At four different locations in Oslo, the air shows signs of “high pollution” which, according to the Norwegian Institute for Air Research’s monitoring site, luftkvalitet.info, pose “significant health risks” for persons with cardiovascular or respiratory conditions.
There are also air quality red alerts in Gjøvik, Hamar, Kristiansand, Bærum, Fredrikstad, Lillehammer, Moss and Stavanger.
“There are warnings for high pollution levels today, especially during rush hour. Especially along heavily trafficked roads,” Oslo Municipality wrote on Twitter.
In addition to the red alert locations, several other places showed moderate air pollution on Tuesday morning.

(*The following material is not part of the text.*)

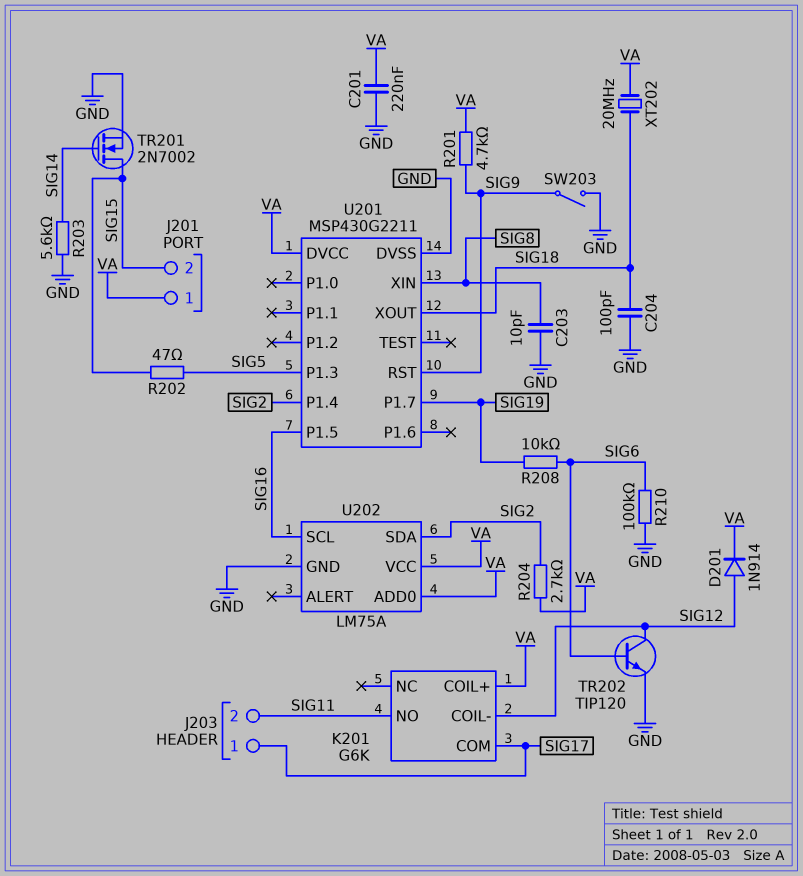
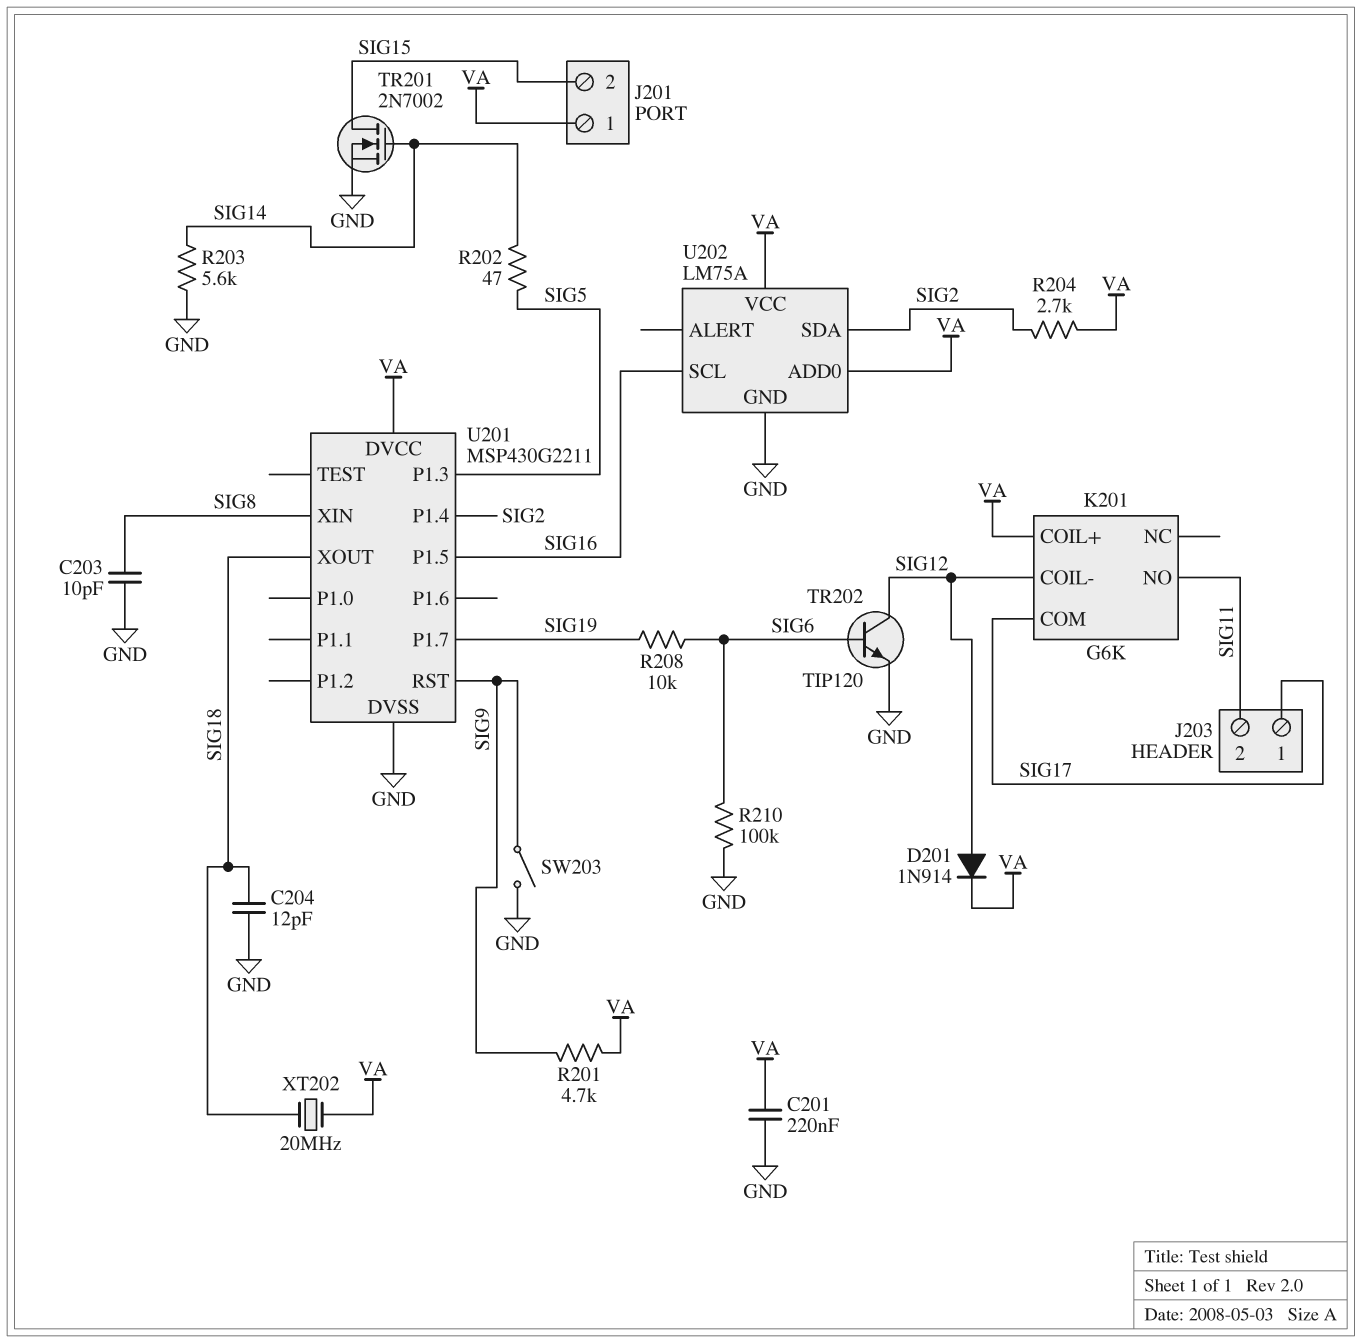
C204: 100pF (GND, SIG18) -> 12pF (GND, SIG18)
R202: 47 (SIG5, SIG15) -> 47 (SIG5, SIG14)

In Bergen, Drammen, Lillesand, Sarpsborg, Grenland and Tromsø, the air quality is worse than normal.
With the alarm lights blinking, the Labour Party has repeated its demanded that low emissions zones be established in Oslo, VG newspaper reported.
“Despite parliament on May 3rd unanimously adopting our bill on the introduction of low emission zones in areas where it exceeds the limits, [Transport] Minister Ketil Solvik-Olsen continues to hamper regulation efforts, so that we are entering a new winter without the measures we need,” Labour MP Jahn Bøhler (Labor) said.
Solvik-Olsen told VG that the government is currently working on a solution.